--- About this exercise ---
Go through the data below. Pull out every line that has the word "сайте".

--- Available data ---
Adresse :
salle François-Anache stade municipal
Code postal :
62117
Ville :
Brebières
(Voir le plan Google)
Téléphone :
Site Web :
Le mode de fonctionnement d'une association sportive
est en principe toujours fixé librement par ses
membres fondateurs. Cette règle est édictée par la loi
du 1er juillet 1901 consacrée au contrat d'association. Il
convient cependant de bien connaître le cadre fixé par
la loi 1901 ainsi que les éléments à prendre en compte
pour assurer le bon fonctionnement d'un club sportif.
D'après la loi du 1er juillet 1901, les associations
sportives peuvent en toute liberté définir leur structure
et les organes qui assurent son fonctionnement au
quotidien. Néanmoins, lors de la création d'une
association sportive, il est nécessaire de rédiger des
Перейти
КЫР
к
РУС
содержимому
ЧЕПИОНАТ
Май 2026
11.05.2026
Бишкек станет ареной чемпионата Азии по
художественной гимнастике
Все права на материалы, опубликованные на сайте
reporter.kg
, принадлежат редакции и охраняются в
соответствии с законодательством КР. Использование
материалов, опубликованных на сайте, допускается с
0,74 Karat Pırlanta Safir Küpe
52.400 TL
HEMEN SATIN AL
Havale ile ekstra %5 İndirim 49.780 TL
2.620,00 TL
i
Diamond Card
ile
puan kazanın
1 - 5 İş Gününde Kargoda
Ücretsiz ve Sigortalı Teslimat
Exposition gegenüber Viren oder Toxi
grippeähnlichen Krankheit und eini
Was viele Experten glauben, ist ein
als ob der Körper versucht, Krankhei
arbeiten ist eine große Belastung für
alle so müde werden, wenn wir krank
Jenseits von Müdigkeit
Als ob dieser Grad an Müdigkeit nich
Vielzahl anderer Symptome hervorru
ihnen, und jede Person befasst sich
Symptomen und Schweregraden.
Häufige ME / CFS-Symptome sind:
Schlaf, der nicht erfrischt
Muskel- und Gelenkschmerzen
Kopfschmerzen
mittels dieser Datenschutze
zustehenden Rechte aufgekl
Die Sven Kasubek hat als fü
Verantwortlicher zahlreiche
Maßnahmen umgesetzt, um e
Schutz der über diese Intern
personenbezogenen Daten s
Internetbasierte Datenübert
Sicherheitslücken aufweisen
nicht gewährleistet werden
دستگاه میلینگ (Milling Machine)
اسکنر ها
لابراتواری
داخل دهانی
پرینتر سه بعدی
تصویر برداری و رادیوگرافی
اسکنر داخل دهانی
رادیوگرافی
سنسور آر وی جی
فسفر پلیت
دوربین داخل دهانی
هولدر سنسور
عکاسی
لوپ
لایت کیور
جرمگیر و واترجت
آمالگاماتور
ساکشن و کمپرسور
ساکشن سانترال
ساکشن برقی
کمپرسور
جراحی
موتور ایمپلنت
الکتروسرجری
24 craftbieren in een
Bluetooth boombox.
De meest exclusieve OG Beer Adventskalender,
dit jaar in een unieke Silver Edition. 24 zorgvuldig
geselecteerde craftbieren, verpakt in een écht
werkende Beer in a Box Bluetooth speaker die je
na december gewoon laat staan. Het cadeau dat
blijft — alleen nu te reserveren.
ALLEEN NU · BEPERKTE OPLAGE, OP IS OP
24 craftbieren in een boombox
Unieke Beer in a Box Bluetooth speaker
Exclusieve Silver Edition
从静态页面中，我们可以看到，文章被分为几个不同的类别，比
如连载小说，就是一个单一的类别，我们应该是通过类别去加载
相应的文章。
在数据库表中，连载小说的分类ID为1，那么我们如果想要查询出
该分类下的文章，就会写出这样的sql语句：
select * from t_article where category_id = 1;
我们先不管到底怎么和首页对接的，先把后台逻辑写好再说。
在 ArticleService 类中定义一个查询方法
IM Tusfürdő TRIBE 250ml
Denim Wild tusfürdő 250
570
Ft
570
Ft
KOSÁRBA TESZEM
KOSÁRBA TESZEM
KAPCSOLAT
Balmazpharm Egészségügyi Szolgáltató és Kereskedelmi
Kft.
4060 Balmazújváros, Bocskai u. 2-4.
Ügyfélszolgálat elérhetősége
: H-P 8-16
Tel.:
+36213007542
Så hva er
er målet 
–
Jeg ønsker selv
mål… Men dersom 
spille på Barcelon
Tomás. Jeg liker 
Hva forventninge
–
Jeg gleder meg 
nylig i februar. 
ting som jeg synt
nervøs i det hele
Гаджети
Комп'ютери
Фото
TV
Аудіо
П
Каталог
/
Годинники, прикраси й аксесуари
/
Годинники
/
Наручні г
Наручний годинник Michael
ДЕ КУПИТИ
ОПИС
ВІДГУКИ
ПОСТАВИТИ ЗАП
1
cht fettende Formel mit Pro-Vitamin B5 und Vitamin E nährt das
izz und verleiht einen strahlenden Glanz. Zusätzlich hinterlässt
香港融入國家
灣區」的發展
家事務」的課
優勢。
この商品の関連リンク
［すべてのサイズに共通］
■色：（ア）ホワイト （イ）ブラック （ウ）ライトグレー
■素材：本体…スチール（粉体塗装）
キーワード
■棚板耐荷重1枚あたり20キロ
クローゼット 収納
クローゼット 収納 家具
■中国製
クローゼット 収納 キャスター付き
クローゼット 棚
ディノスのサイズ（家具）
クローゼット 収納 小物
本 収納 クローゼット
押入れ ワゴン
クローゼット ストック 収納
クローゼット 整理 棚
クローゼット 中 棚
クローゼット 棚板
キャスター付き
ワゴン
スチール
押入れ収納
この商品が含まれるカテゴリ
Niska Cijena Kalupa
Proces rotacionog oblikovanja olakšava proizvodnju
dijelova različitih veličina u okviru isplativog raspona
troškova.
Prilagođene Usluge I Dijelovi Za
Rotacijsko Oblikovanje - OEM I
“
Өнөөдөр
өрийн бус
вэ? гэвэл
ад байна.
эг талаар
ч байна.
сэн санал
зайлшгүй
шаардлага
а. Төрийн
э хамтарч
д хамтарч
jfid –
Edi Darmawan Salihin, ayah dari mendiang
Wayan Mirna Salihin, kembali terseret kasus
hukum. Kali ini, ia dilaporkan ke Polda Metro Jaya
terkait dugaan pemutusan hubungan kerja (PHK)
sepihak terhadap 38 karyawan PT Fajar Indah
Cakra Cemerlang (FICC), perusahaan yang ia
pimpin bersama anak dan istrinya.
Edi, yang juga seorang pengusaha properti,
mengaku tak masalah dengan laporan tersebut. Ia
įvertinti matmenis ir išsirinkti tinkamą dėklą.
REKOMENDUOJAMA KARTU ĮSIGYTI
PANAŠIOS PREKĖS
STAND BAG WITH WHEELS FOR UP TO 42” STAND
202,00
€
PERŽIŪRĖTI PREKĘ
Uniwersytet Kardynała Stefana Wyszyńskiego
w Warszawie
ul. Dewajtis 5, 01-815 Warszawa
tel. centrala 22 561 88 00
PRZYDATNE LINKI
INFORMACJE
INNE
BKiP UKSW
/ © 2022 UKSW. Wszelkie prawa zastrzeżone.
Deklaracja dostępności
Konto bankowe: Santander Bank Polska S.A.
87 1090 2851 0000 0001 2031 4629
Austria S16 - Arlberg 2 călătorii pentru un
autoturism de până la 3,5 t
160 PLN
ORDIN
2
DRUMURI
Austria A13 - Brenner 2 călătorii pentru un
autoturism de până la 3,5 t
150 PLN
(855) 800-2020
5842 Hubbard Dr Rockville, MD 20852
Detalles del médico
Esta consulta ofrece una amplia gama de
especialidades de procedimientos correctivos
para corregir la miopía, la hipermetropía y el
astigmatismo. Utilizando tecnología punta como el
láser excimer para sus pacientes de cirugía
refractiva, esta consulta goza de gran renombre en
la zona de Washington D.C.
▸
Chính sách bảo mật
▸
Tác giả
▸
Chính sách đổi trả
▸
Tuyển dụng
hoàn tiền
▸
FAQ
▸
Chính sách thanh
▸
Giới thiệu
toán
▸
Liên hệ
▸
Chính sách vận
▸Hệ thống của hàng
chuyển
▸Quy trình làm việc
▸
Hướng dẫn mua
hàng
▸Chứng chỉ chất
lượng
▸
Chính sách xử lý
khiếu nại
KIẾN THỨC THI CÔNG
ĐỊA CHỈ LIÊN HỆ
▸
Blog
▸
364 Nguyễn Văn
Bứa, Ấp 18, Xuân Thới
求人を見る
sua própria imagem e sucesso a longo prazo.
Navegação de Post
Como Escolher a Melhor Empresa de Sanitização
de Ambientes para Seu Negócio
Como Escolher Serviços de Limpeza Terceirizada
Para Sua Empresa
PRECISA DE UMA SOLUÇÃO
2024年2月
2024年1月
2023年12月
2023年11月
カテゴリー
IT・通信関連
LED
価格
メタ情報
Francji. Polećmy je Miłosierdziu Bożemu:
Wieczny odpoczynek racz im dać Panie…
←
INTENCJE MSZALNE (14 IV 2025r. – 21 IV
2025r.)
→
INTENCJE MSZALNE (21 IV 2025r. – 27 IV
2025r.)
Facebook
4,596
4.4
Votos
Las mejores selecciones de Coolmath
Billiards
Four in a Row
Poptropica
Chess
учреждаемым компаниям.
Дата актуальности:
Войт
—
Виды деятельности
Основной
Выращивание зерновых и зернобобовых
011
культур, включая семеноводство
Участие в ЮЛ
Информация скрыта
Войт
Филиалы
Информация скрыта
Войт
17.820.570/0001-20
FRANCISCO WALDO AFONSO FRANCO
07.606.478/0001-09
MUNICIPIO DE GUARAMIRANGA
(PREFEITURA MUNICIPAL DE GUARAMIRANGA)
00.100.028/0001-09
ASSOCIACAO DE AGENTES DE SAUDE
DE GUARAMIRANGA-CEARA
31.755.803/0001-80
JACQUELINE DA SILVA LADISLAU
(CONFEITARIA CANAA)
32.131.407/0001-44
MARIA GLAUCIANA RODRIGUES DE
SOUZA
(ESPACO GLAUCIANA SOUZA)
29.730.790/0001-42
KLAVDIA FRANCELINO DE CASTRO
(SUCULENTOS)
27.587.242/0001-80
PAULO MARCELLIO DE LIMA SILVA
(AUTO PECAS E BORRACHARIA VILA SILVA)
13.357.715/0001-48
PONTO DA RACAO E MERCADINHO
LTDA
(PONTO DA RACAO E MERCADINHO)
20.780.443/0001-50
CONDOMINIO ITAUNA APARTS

--- Written response ---
Все права на материалы, опубликованные на сайте
материалов, опубликованных на сайте, допускается с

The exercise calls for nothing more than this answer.